Buoyant labour market provides price boost after year of two halves
Asking prices for properties nationally rose by over 4% through 2023, fuelled by the marked low volume of properties for sale and a buoyant labour market, according to the latest quarterly house price report from MyHome.ie in association with Bank of Ireland.
The outcome for the full year was in marked contrast to the house price performance over the first six months when rising interest rates forced sellers to adjust valuations and reduce expectations for the prices they might receive.
The Q4 2023 report found that annual asking price inflation was 4.1% nationwide, 4% in Dublin and 3.9% in the market outside of Dublin.
Meanwhile, the report found asking prices rose marginally by 0.2% on the quarter in Dublin but fell by 0.4% nationally and by 1.2% outside the capital. This decline is of similar magnitude to that which occurred in the same quarter last year and reflects the quieter winter months.
This means the median asking price for new instructions nationally in Q4 was €325,000. In Dublin it was €415,000 and elsewhere around the country it was €280,000.
Other findings include:
- In December, houses were being sold for 4% over asking prices. At the start of the year that figure was just 1% and the shift is indicative of a more competitive market as demand outpaces supply. By contrast just 1.4% of properties listed on MyHome cut their price in Q4 – the lowest proportion of price cuts for the final quarter of the year since MyHome.ie began collecting data in 2011.
- The buoyancy of the labour market has had a significant impact on the market – Revenue estimates there has been a 50% rise since 2022 in number of tax units (single or jointly assessed couples) with incomes exceeding €100,000.
- The average mortgage approval in October was €297,000 - up 6.1% on the year meaning buyers are taking on greater mortgage debt despite higher ECB rates.
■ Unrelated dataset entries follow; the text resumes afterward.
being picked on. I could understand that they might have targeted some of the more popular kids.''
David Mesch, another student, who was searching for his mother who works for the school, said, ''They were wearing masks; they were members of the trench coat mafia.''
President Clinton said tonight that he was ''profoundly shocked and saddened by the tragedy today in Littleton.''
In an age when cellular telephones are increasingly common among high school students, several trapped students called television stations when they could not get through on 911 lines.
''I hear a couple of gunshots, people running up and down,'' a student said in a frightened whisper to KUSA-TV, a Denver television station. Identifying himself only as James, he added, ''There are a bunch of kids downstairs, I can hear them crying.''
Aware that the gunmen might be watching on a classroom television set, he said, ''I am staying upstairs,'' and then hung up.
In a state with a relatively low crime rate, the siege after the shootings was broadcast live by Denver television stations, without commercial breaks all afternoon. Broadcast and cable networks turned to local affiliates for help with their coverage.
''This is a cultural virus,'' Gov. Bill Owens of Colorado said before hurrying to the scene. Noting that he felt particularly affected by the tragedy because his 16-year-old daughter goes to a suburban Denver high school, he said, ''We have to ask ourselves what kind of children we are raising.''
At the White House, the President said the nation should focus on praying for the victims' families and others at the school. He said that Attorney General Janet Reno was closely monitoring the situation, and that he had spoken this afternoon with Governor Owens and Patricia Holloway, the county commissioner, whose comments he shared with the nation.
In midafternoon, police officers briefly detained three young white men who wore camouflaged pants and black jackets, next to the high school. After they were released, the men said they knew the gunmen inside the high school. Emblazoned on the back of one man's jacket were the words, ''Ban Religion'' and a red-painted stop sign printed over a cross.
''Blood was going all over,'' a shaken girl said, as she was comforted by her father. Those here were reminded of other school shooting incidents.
- There were just 11,600 properties for sale on MyHome at end 2023, down from 13,400 in Q3 – and well below the pre-pandemic figure of 20,000-plus. This equates to just 0.6% of the 2.1 million total homes in Ireland.
- There were 6,300 new listings on MyHome.ie in Q4 – down 19% on the year.
- There were 30,700 housing starts in the twelve months to October - well up from the 27,000 recorded through 2022.
Analysis:
The author of the report, Conall MacCoille, Chief Economist at Bank of Ireland, said: “If asking prices were under pressure at the start of the year as the market adapted to a new interest rate environment, the picture at year end was very different.
“Continuing supply issues meant that the market heated up again and by year end we saw once again that asking prices nationally were up over 4% over the year as a whole. Furthermore, we are seeing properties being sold for 4% over asking prices compared with 1% at the start of the year, indicating a more competitive market.
“Ireland’s buoyant labour market has meant that high interest rates have not had a negative impact on property prices. Indeed, Revenue estimates that there has been a 50% rise since 2022 in the number of tax units (single or jointly assessed couples) with incomes exceeding €100,000.
“As for next year, our view is that the most likely outcome is another single digit rise in house prices over the course of the year. There will again be competing pressures on prices coming from elevated rates of interest on the one hand and continuing supply shortages on the other. If anything, the rise may be sharper given the supply issues and the possibility – despite mixed signals from policymakers - of interest rate reductions happening at some point during the year.”
Joanne Geary, Managing Director of MyHome.ie, said: “Supply shortage is now a very real issue. Pre-Covid, there were about 20,000 homes listed on MyHome.ie. At the end of Quarter 3, that was down to 13,400. But at the end of Q4 the number of listings was down again to just 11,400. That is close to the historically low levels we saw during the pandemic.
“We welcome the recent extensions and changes to the Help to Buy and First Home schemes, as well as the grant available for vacant, derelict homes and for those looking to retrofit. That being said, more needs to be done to unlock supply as it will be real crisis issue for the market as we look to 2024 and beyond.”